Chest Compressions if HR <60

  • If the heart rate is less than 60 bpm, begin chest compression’s at a ration of 3 chest compression to 1 breath.
  • Prepare for chest compression’s by:
    • Placing a 3-lead ECG on the infant’s chest. If you don’t use the 3-lead ECG, you may not get an accurate heart rate and your resuscitation will be inefficient.
  • Increase the FiO2 to 100%
    • If you do not increase the FiO2 to 100%, your resuscitation will be inefficient.
  • Chest compressions and Ventilation are required with a 3:1 ratio.
    • Do 3 compressions and then pause for 1 ventilation.
    • This cycle should take only 3 seconds.
    • If you do not do this rapidly, your resuscitation will be inefficient
  • Compress the chest 1/3 the anterior to the posterior depth of the chest.
    • If you do not compress deeply, your resuscitation will be inefficient.
  • Continue chest compressions with ventilations for 60 seconds.
  • Then check the heart rate again.
    • This can be accomplished with the 3-lead ECG.

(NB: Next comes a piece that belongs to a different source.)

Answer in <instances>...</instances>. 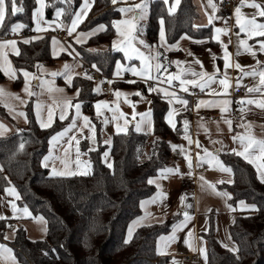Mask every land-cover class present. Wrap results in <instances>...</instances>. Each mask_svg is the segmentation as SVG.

Epinephrine if HR remains <60

  • If the heart remains less than 60 bpm, prepare for the administration Epinephrine.
  • If you do not have Epinephrine ready, your resuscitation will be inefficient.
  • The Endotracheal route is the route to be used initially.
    • It’s not the best way, but the fastest way.
  • The dose for Epinephrine through the ET tube is:
    • 5 mg – 1.0 mg/kg
    • It may be easier for you to use the 0.5 mg/kg to determine the dose.
    • For a 3 kg infant, the dose would be 1.5 ml.
    • The dose is administered rapidly and PPV follows.
    • Wait 60 seconds to check the heart rate.
  • Someone should be delegated to begin flushing the UVC.
    • Attach a stop-cock
    • If you don’t have a stop-cock handy, your resuscitation will be inefficient.
    • Flush with Normal Saline 3 mL
    • Can be administered q3-5 mins

UVC Placement

  • f the heart rate remains less than 60 bpm, the UVC is inserted just far enough the get blood return.
  • The Epinephrine is then administered through the UVC.
  • The dose of Epinephrine via the UVC is 0.1 mg/kg – 0.5 mg/kg
  • It may be easier for you to use 0.1 mg/kg for the UVC access
  • For an infant weighing 1 kg the dose becomes 0.1 ml. (if you are using the 0.1 mg/kg dose.)
  • Flush the UVC with normal saline.
  • Wait 60 seconds and check the heart rate.
    • If you do not wait 60 seconds, you may be apt to repeat the Epinephrine too soon.